Wali Kota Palangka Raya menegaskan bahwa penghargaan tersebut merupakan hasil kerja keras seluruh perangkat daerah dalam menjaga konsistensi tata kelola keuangan yang sesuai dengan standar akuntansi pemerintahan. Namun demikian, ia mengingatkan bahwa capaian ini harus menjadi pemacu semangat untuk terus melakukan perbaikan dan inovasi dalam pengelolaan keuangan daerah.
Menurutnya, opini WTP bukan hanya sekadar simbol keberhasilan administratif, melainkan refleksi dari komitmen bersama dalam membangun sistem pengelolaan anggaran yang mampu mendukung pembangunan daerah secara berkelanjutan.
Ia menyampaikan bahwa Pemerintah Kota Palangka Raya berkomitmen untuk terus melakukan evaluasi berkala terhadap seluruh sistem pengelolaan keuangan agar tetap berjalan secara transparan, akuntabel, dan efektif dalam mendukung pelaksanaan program pembangunan.
Wali Kota juga meminta seluruh jajaran perangkat daerah agar terus mempertahankan integritas, kedisiplinan, dan profesionalitas, khususnya dalam proses penyusunan laporan keuangan. Menurutnya, akurasi dan ketepatan laporan keuangan menjadi salah satu indikator penting dalam menjaga kepercayaan publik terhadap pemerintah daerah.

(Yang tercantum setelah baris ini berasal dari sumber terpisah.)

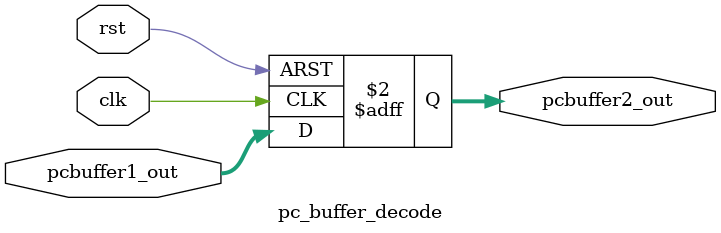
<source format=sv>
/*
 * Author: A.G. Hasan Zarook
 * University: University of Engineering and Technology, Lahore
 * Project: RISCV Pipeline Architecture
 * Date: 11th December 2024
 */
module pc_buffer_decode
(
    input  logic        clk,
    input  logic        rst,
    input  logic [31:0] pcbuffer1_out,       // Input from Fetch stage
    output logic [31:0] pcbuffer2_out       // Output to Execute stage
);
    always_ff @(posedge clk or posedge rst)
    begin
        if (rst)
            pcbuffer2_out <= 32'b0;         // Reset value
        else
            pcbuffer2_out <= pcbuffer1_out;         // Pass PC to Execute stage
    end
endmodule
</source>
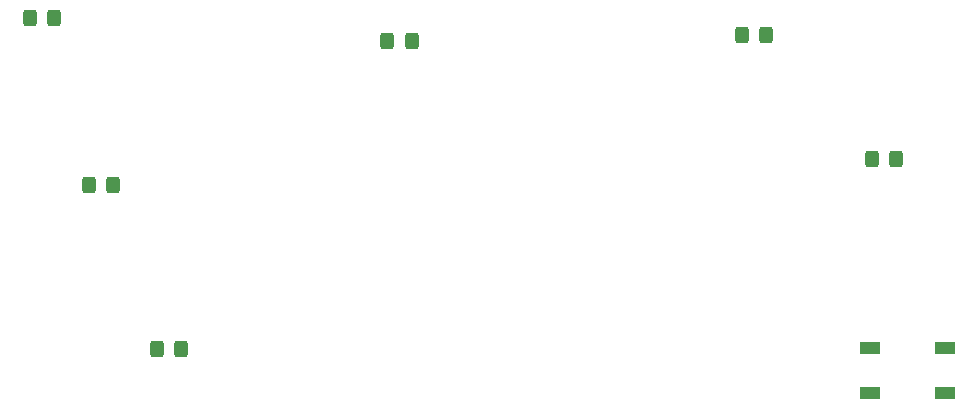
<source format=gbr>
%TF.GenerationSoftware,KiCad,Pcbnew,(6.0.8)*%
%TF.CreationDate,2022-10-23T13:20:46+08:00*%
%TF.ProjectId,LrtraPCB,4c727472-6150-4434-922e-6b696361645f,rev?*%
%TF.SameCoordinates,Original*%
%TF.FileFunction,Paste,Top*%
%TF.FilePolarity,Positive*%
%FSLAX46Y46*%
G04 Gerber Fmt 4.6, Leading zero omitted, Abs format (unit mm)*
G04 Created by KiCad (PCBNEW (6.0.8)) date 2022-10-23 13:20:46*
%MOMM*%
%LPD*%
G01*
G04 APERTURE LIST*
G04 Aperture macros list*
%AMRoundRect*
0 Rectangle with rounded corners*
0 $1 Rounding radius*
0 $2 $3 $4 $5 $6 $7 $8 $9 X,Y pos of 4 corners*
0 Add a 4 corners polygon primitive as box body*
4,1,4,$2,$3,$4,$5,$6,$7,$8,$9,$2,$3,0*
0 Add four circle primitives for the rounded corners*
1,1,$1+$1,$2,$3*
1,1,$1+$1,$4,$5*
1,1,$1+$1,$6,$7*
1,1,$1+$1,$8,$9*
0 Add four rect primitives between the rounded corners*
20,1,$1+$1,$2,$3,$4,$5,0*
20,1,$1+$1,$4,$5,$6,$7,0*
20,1,$1+$1,$6,$7,$8,$9,0*
20,1,$1+$1,$8,$9,$2,$3,0*%
G04 Aperture macros list end*
%ADD10RoundRect,0.250000X-0.325000X-0.450000X0.325000X-0.450000X0.325000X0.450000X-0.325000X0.450000X0*%
%ADD11RoundRect,0.250000X0.325000X0.450000X-0.325000X0.450000X-0.325000X-0.450000X0.325000X-0.450000X0*%
%ADD12R,1.700000X1.000000*%
G04 APERTURE END LIST*
D10*
%TO.C,D6*%
X138950000Y-96950000D03*
X141000000Y-96950000D03*
%TD*%
D11*
%TO.C,D5*%
X110750000Y-95000000D03*
X108700000Y-95000000D03*
%TD*%
%TO.C,D1*%
X121500000Y-123075000D03*
X119450000Y-123075000D03*
%TD*%
D12*
%TO.C,Push me~*%
X186150000Y-123000000D03*
X179850000Y-123000000D03*
X179850000Y-126800000D03*
X186150000Y-126800000D03*
%TD*%
D10*
%TO.C,D3*%
X168975000Y-96500000D03*
X171025000Y-96500000D03*
%TD*%
%TO.C,D2*%
X113700000Y-109200000D03*
X115750000Y-109200000D03*
%TD*%
D11*
%TO.C,D4*%
X182000000Y-107000000D03*
X179950000Y-107000000D03*
%TD*%
M02*

</source>
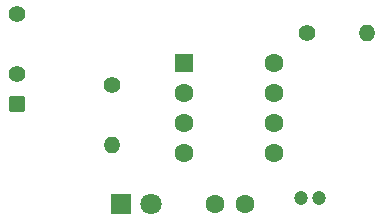
<source format=gbr>
%TF.GenerationSoftware,KiCad,Pcbnew,9.0.0*%
%TF.CreationDate,2025-03-14T20:33:42+05:30*%
%TF.ProjectId,ir-switch,69722d73-7769-4746-9368-2e6b69636164,rev?*%
%TF.SameCoordinates,Original*%
%TF.FileFunction,Soldermask,Top*%
%TF.FilePolarity,Negative*%
%FSLAX46Y46*%
G04 Gerber Fmt 4.6, Leading zero omitted, Abs format (unit mm)*
G04 Created by KiCad (PCBNEW 9.0.0) date 2025-03-14 20:33:42*
%MOMM*%
%LPD*%
G01*
G04 APERTURE LIST*
G04 Aperture macros list*
%AMRoundRect*
0 Rectangle with rounded corners*
0 $1 Rounding radius*
0 $2 $3 $4 $5 $6 $7 $8 $9 X,Y pos of 4 corners*
0 Add a 4 corners polygon primitive as box body*
4,1,4,$2,$3,$4,$5,$6,$7,$8,$9,$2,$3,0*
0 Add four circle primitives for the rounded corners*
1,1,$1+$1,$2,$3*
1,1,$1+$1,$4,$5*
1,1,$1+$1,$6,$7*
1,1,$1+$1,$8,$9*
0 Add four rect primitives between the rounded corners*
20,1,$1+$1,$2,$3,$4,$5,0*
20,1,$1+$1,$4,$5,$6,$7,0*
20,1,$1+$1,$6,$7,$8,$9,0*
20,1,$1+$1,$8,$9,$2,$3,0*%
G04 Aperture macros list end*
%ADD10C,1.600000*%
%ADD11C,1.200000*%
%ADD12R,1.800000X1.800000*%
%ADD13C,1.800000*%
%ADD14RoundRect,0.249200X0.450800X-0.450800X0.450800X0.450800X-0.450800X0.450800X-0.450800X-0.450800X0*%
%ADD15C,1.400000*%
%ADD16RoundRect,0.250000X-0.550000X-0.550000X0.550000X-0.550000X0.550000X0.550000X-0.550000X0.550000X0*%
%ADD17O,1.400000X1.400000*%
G04 APERTURE END LIST*
D10*
%TO.C,C1*%
X140250000Y-86000000D03*
X137750000Y-86000000D03*
%TD*%
D11*
%TO.C,C2*%
X145000000Y-85500000D03*
X146500000Y-85500000D03*
%TD*%
D12*
%TO.C,D1*%
X129730000Y-86000000D03*
D13*
X132270000Y-86000000D03*
%TD*%
D14*
%TO.C,U2*%
X121000000Y-77500000D03*
D15*
X121000000Y-74960000D03*
X121000000Y-69880000D03*
%TD*%
D16*
%TO.C,U1*%
X135090000Y-74010000D03*
D10*
X135090000Y-76550000D03*
X135090000Y-79090000D03*
X135090000Y-81630000D03*
X142710000Y-81630000D03*
X142710000Y-79090000D03*
X142710000Y-76550000D03*
X142710000Y-74010000D03*
%TD*%
D15*
%TO.C,R2*%
X129000000Y-75920000D03*
D17*
X129000000Y-81000000D03*
%TD*%
D15*
%TO.C,R1*%
X145500000Y-71500000D03*
D17*
X150580000Y-71500000D03*
%TD*%
M02*

</source>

Lebih lanjut, ia menekankan bahwa penggunaan anggaran harus dilakukan secara efektif, efisien, dan terukur sehingga dapat memberikan dampak nyata bagi peningkatan kualitas pelayanan kepada masyarakat.
Pengelolaan anggaran yang baik, lanjutnya, harus mampu menjawab kebutuhan masyarakat melalui program-program pembangunan yang tepat sasaran, baik di sektor infrastruktur, pendidikan, kesehatan, maupun pelayanan publik lainnya.
Ke depan, Pemerintah Kota Palangka Raya akan terus memperkuat sistem pengawasan internal, meningkatkan kapasitas sumber daya aparatur, serta mendorong pemanfaatan teknologi digital dalam tata kelola keuangan daerah.
Dengan langkah tersebut, diharapkan kualitas pengelolaan anggaran daerah semakin meningkat dan mampu mendukung terwujudnya pemerintahan yang bersih, transparan, serta berorientasi pada pelayanan publik yang prima bagi seluruh masyarakat Kota Palangka Raya.